You can often catch me quoting famous lines, gesticulating wildly with my hands. My students roll their eyes, embarrassed on my behalf, but I digress. There is something charming in the familiar, magic in re-reading known works, in studying the sentences that have endured and enamored us, and witnessing how they change: every generation comes back to the classics and “sees” them anew. That’s the thing about poetry, perhaps; the poet writes and decides and means, but the readers read and feel as they see fit. Readers interpret. And these interpretations can become essays and extensive analyses, but they can also become other forms of art. Maybe a song, maybe a drawing. Why not a comic? Julian Peters certainly asked himself that.
“Poems to See By” is an illustrated anthology of classic poems —24, to be exact. Each poem is accompanied by the author’s visual interpretation in the often breathtaking, sometimes amusing form of a comic. As a graphic designer, this sounded like the perfect marriage of two beloved passions. Excited, I requested the collection.
I wasn’t disappointed. This book is exactly what it promises to be, and more. I thought that a single artist tackling 24 poems would result on repetitive styles or obvious recurrences of motifs. Peters did neither. Overall, the breadth of variety in this book is frankly impressing. So is the use of colors and shapes, the different lines and shades. I would’ve never guessed that this was the work of a single artist; despite knowing it was, I still did a double take on more than one occasion, hurrying back to the start to verify that, yes, Peters was the only illustrator. His love for these poems, and the respect with which he approaches each drawing, is crystal clear. His reverence doesn’t stop him from imagining new meanings, and the results are much stronger for this: “As much as it’s true that a picture is worth a thousand words, it’s also the case that a single word can conjure up as many pictures as there are people who read it”.

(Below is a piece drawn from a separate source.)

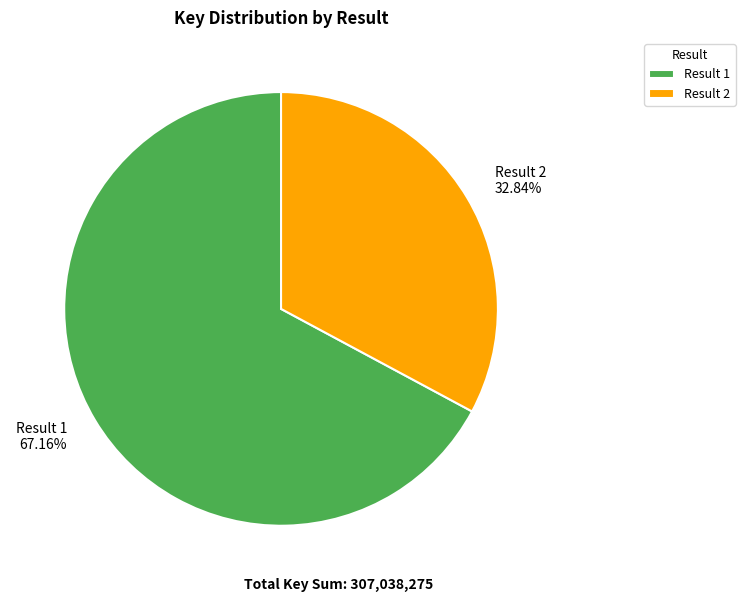

Approximately how many times larger is the value at Result 1 compared to Result 2?

2.0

The book is divided into six sections: Seeing Yourself, Seeing Others, Seeing Art, Seeing Nature, Seeing Time, Seeing Death. The poetry selection for each, in itself, is lovely, with works from a wide variety of familiar names: Dickinson, Angelou, Cummings, Poe, Hughes, among others. Though many of the poems are extremely familiar, others are overlooked jewels of their author’s. I was happy to find some of my favorites among the selection, and I think everyone will find at least one of theirs.
I wholeheartedly recommend this book to fans of poetry and visual arts. Moreover, it would be a lovely addition to every high school English classroom, and a great reference for classes that study and analyze the intersection of visual and textual art-forms. I know I will use it in my own classes. I leave you with Peters’ preface:
“The truth is, I did it all for love of beauty. A beautiful poem is pretty much the most beautiful creation I can imagine… I wanted to pay tribute to the way these poems made me feel, to spend time with them, to pull them in as close to me as possible in the way that, as someone who draws comics, felt the most natural”.